# Talk:Bayesian statistics

## Examples of Forecasting with Bayes Theorem

Bayes theorem is an important tool for forecasting. The recent book by Nate Silver, "The Signal and the Noise" makes this point well. I suggest adding several example problems to this course to illustrate the use and power of Bayes Theorem as a forecasting tool. See, for example: http://allendowney.blogspot.com/2011/10/my-favorite-bayess-theorem-problems.html and http://www.math.hmc.edu/funfacts/ffiles/30002.6.shtml and several examples from the Nate Silver book. Consider integrating other material into the course, such as this video: http://www.khanacademy.org/math/applied-math/cryptography/random-algorithms-probability/v/bayes-theorem-visualized

Let me know if you see this as a valuable contribution to the course, if this is something you plan to do, or if you would like me to take the lead in this.

Thanks! --Lbeaumont (discusscontribs) 21:26, 23 October 2013 (UTC)

## For events that are not disjoint, we end up with the following probability definition.

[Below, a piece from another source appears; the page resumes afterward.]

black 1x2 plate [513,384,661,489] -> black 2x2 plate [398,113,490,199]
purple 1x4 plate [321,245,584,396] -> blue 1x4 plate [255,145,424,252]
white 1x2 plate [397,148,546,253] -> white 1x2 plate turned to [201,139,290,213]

Actually the formula you show (with the subtraction of the combined events) in the next line is always correct. The simpler formula is just an instance of this where the subtracted term is zero. It may be helpful to mention this unification of the two formulas. --Lbeaumont (discusscontribs) 21:39, 23 October 2013 (UTC)

## Random Variables

The first paragraph in the "Random Variables" section does not seem related to random variables. What is the connection? Can you describe that connection more clearly? --Lbeaumont (discusscontribs) 21:46, 23 October 2013 (UTC)

## extremely large

The section on Discrete and Continuous Random Variables includes the statement: For continuous random variables, we cannot list all possible values that a continuous variable can take because the number of values it can take is extremely large.

Indeed, the number of outcomes is infinite, not just extremely large. This should be rewritten to say: For continuous random variables, we cannot list all possible values that a continuous variable can take because the number of values it can take is infinite.

Thanks! --Lbeaumont (discusscontribs) 21:50, 23 October 2013 (UTC)